Wilson prese una sedia e andò a sistemarsi vicino al procuratore generale.
— L’uomo ha fatto una comunicazione prima di partire, insistendo perché venisse trasmessa al più presto. Dice di piazzare una postazione di artiglieria all’imbocco di ogni tunnel, con proiettili ad alto potenziale.
— Dunque c’è del pericolo? — domandò il Segretario alla Difesa.
— Non lo so — rispose Wilson. — A quanto pare, quel tizio non ha dato spiegazioni. Ha solo detto che se dovesse succedere qualche cosa bisogna sparare direttamente dentro nel tunnel, senza badare alla gente che potrebbe esserci dentro. Dice che così il tunnel verrebbe distrutto.
— Ma cosa potrebbe succedere? — domandò Sandburg.
— Tom Manning, a cui l’ha detto Molly, che ha parlato col profugo, mi ha riferito che se succede qualcosa ce ne accorgeremo subito. Secondo me, ho l’impressione che si tratti di una misura precauzionale. Comunque sarà qui fra pochi minuti e ce lo spiegherà.
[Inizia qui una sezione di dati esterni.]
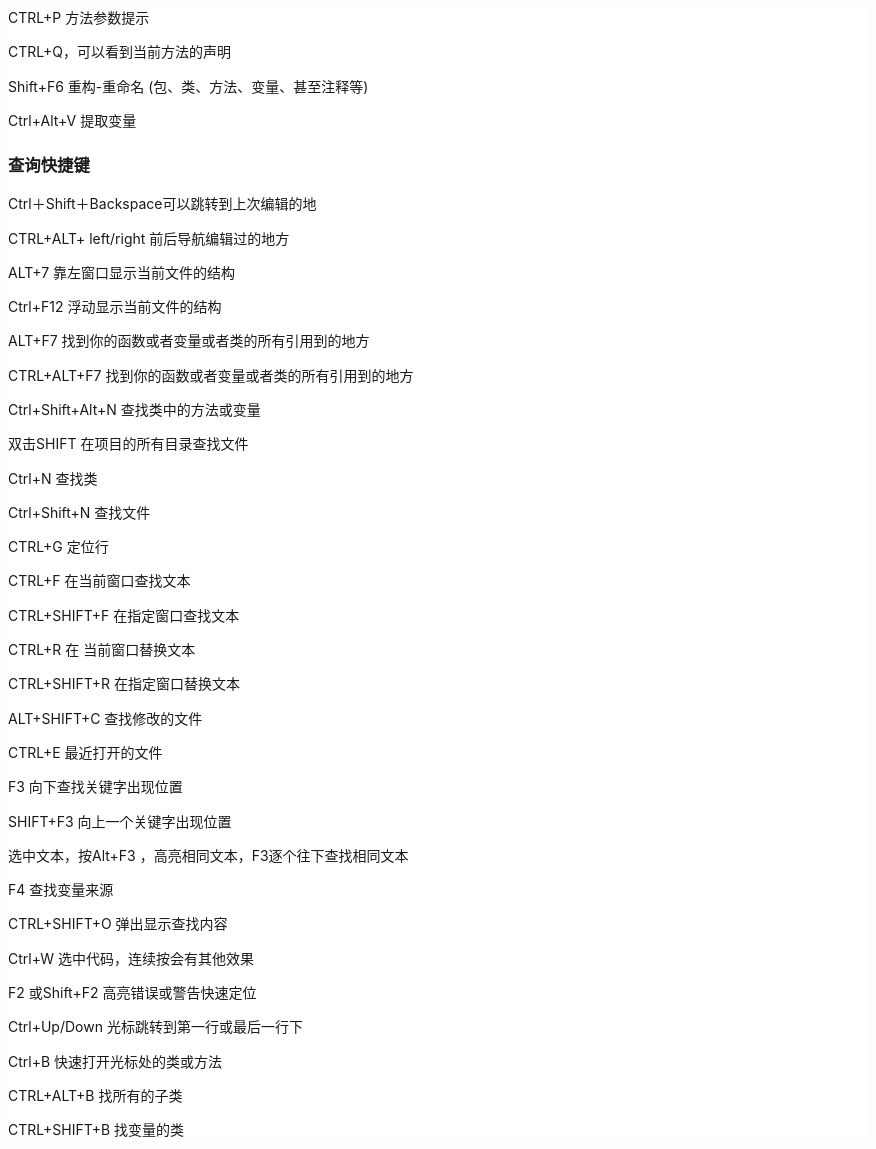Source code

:CTRL+P   方法参数提示  

CTRL+Q，可以看到当前方法的声明 

Shift+F6  重构-重命名 (包、类、方法、变量、甚至注释等) 

Ctrl+Alt+V 提取变量 

### 查询快捷键

Ctrl＋Shift＋Backspace可以跳转到上次编辑的地 

CTRL+ALT+ left/right 前后导航编辑过的地方 

ALT+7  靠左窗口显示当前文件的结构 

Ctrl+F12 浮动显示当前文件的结构 

ALT+F7 找到你的函数或者变量或者类的所有引用到的地方 

CTRL+ALT+F7  找到你的函数或者变量或者类的所有引用到的地方 

Ctrl+Shift+Alt+N 查找类中的方法或变量 

双击SHIFT 在项目的所有目录查找文件 

Ctrl+N   查找类 

Ctrl+Shift+N 查找文件 

CTRL+G   定位行  

CTRL+F   在当前窗口查找文本  

CTRL+SHIFT+F  在指定窗口查找文本  

CTRL+R   在 当前窗口替换文本  

CTRL+SHIFT+R  在指定窗口替换文本  

ALT+SHIFT+C  查找修改的文件  

CTRL+E   最近打开的文件  

F3   向下查找关键字出现位置  

SHIFT+F3  向上一个关键字出现位置  

选中文本，按Alt+F3 ，高亮相同文本，F3逐个往下查找相同文本 

F4   查找变量来源  

CTRL+SHIFT+O  弹出显示查找内容 

Ctrl+W 选中代码，连续按会有其他效果 

F2 或Shift+F2 高亮错误或警告快速定位 

Ctrl+Up/Down 光标跳转到第一行或最后一行下 

Ctrl+B 快速打开光标处的类或方法  

CTRL+ALT+B  找所有的子类  

CTRL+SHIFT+B  找变量的类  
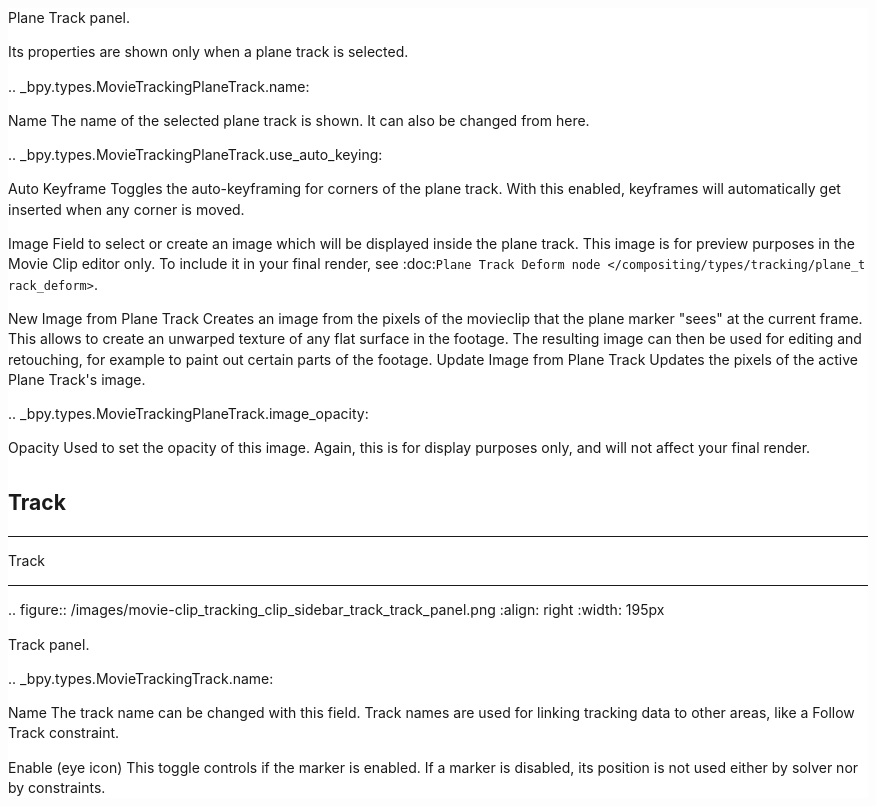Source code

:    Plane Track panel.

Its properties are shown only when a plane track is selected.

.. _bpy.types.MovieTrackingPlaneTrack.name:

Name
   The name of the selected plane track is shown. It can also be changed from here.

.. _bpy.types.MovieTrackingPlaneTrack.use_auto_keying:

Auto Keyframe
   Toggles the auto-keyframing for corners of the plane track.
   With this enabled, keyframes will automatically get inserted when any corner is moved.

Image
   Field to select or create an image which will be displayed inside the plane track.
   This image is for preview purposes in the Movie Clip editor only.
   To include it in your final render,
   see :doc:`Plane Track Deform node </compositing/types/tracking/plane_track_deform>`.

New Image from Plane Track
    Creates an image from the pixels of the movieclip that the plane marker "sees" at the current frame.
    This allows to create an unwarped texture of any flat surface in the footage.
    The resulting image can then be used for editing and retouching, for example to paint out certain parts
    of the footage.
Update Image from Plane Track
    Updates the pixels of the active Plane Track's image.

.. _bpy.types.MovieTrackingPlaneTrack.image_opacity:

Opacity
   Used to set the opacity of this image. Again,
   this is for display purposes only, and will not affect your final render.


## Track


*****
Track
*****

.. figure:: /images/movie-clip_tracking_clip_sidebar_track_track_panel.png
   :align: right
   :width: 195px

   Track panel.

.. _bpy.types.MovieTrackingTrack.name:

Name
   The track name can be changed with this field.
   Track names are used for linking tracking data to other areas, like a Follow Track constraint.

Enable (eye icon)
   This toggle controls if the marker is enabled.
   If a marker is disabled, its position is not used either by solver nor by constraints.
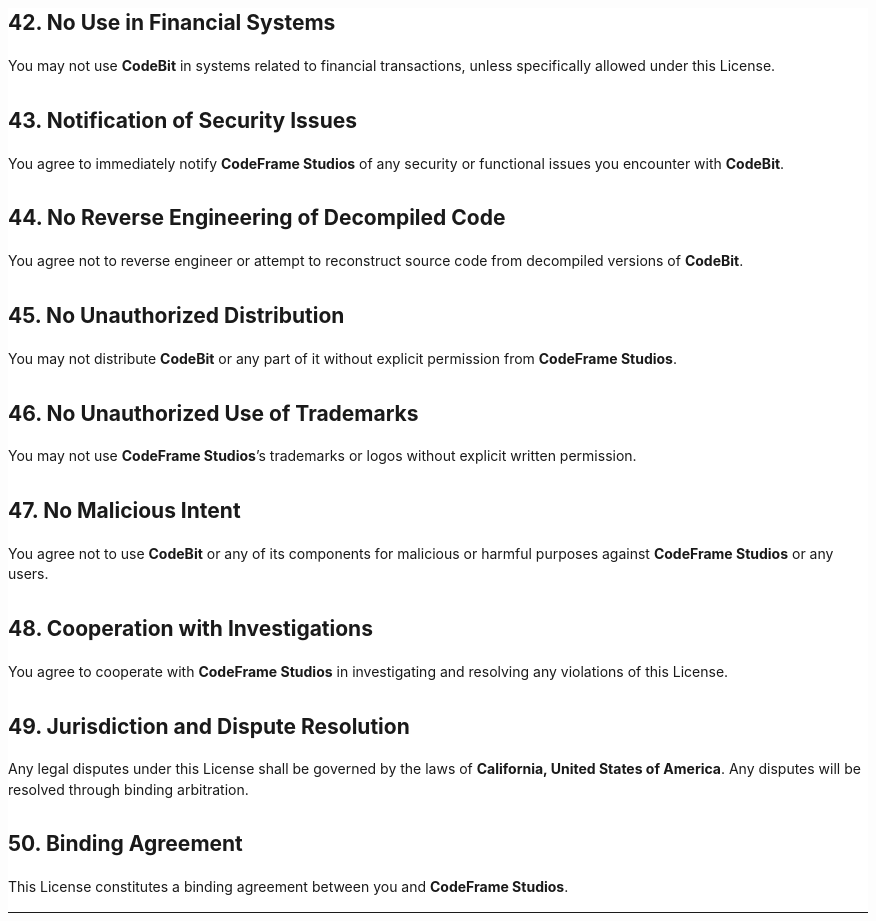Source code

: ## 42. No Use in Financial Systems
You may not use **CodeBit** in systems related to financial transactions, unless specifically allowed under this License.

## 43. Notification of Security Issues
You agree to immediately notify **CodeFrame Studios** of any security or functional issues you encounter with **CodeBit**.

## 44. No Reverse Engineering of Decompiled Code
You agree not to reverse engineer or attempt to reconstruct source code from decompiled versions of **CodeBit**.

## 45. No Unauthorized Distribution
You may not distribute **CodeBit** or any part of it without explicit permission from **CodeFrame Studios**.

## 46. No Unauthorized Use of Trademarks
You may not use **CodeFrame Studios**’s trademarks or logos without explicit written permission.

## 47. No Malicious Intent
You agree not to use **CodeBit** or any of its components for malicious or harmful purposes against **CodeFrame Studios** or any users.

## 48. Cooperation with Investigations
You agree to cooperate with **CodeFrame Studios** in investigating and resolving any violations of this License.

## 49. Jurisdiction and Dispute Resolution
Any legal disputes under this License shall be governed by the laws of **California, United States of America**. Any disputes will be resolved through binding arbitration.

## 50. Binding Agreement
This License constitutes a binding agreement between you and **CodeFrame Studios**.

---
— Cosa ne pensate? — domandò il Presidente. — Dobbiamo riceverlo?
— Io penso di sì — dichiarò Williams. — Non si tratta di protocollo, in quanto, data la situazione, è fuori luogo parlare di protocollo. Ma anche se quell’uomo non fosse un portavoce ufficiale, sarà sempre in grado di darci delle informazioni, cosa di cui abbiamo assoluto bisogno. Non è come se lo ricevessimo in veste di ambasciatore o di rappresentante ufficiale di tutti i profughi. Staremo poi a vedere se quello che ci racconterà è credibile o meno.
— Sì, credo che dovremmo riceverlo — convenne con aria grave Sandburg.
— L’idea che a portarlo qui sia un rappresentante di un’agenzia di stampa mi va poco — disse il procuratore generale. — Le agenzie di stampa non sono enti benefici e hanno la tendenza a tenere per sé le notizie importanti.
— Conosco Tom Manning e Molly — disse Wilson. — Non ci porranno condizioni. Forse l’avrebbero fatto se l’uomo avesse parlato prima a Molly, ma lui ha insistito per conferire col Presidente, dicendo che non avrebbe parlato con nessun altro.
— Non lo riceviamo in veste ufficiale, dopo tutto, e quindi non siamo tenuti a prendere per oro colato quel che dice né ad avere degli obblighi nei suoi confronti — intervenne il Segretario di Stato.
— Confesso che sono molto curioso di saperne qualcosa di più su quei tunnel — disse il Segretario alla Difesa.
— Esistono, visto che ne è uscita tanta gente, e finora non si sono dimostrati pericolosi né dannosi. Ma se oltre alla gente cominciasse a uscire qualche altra cosa?
— Cosa, per esempio? — domandò Douglas.
— Non saprei — rispose Sandburg.
— Hai da obiettare, e fino a che punto, Reilly? — domandò il Presidente al procuratore generale.
— Oh, niente di particolare. La mia è solo la reazione istintiva dell’uomo di legge di fronte alle irregolarità.
— Allora credo che lo riceveremo — dichiarò il Presidente. E a Wilson: — Sai come si chiama?
— Maynard Gale. Ha con sé una figlia, Alice.
Il Presidente annuì. — Voi avete tempo di aspettare? — domandò agli altri.
Tutti annuirono.
— Bene — concluse il Presidente. — Starai qui anche tu, Steve.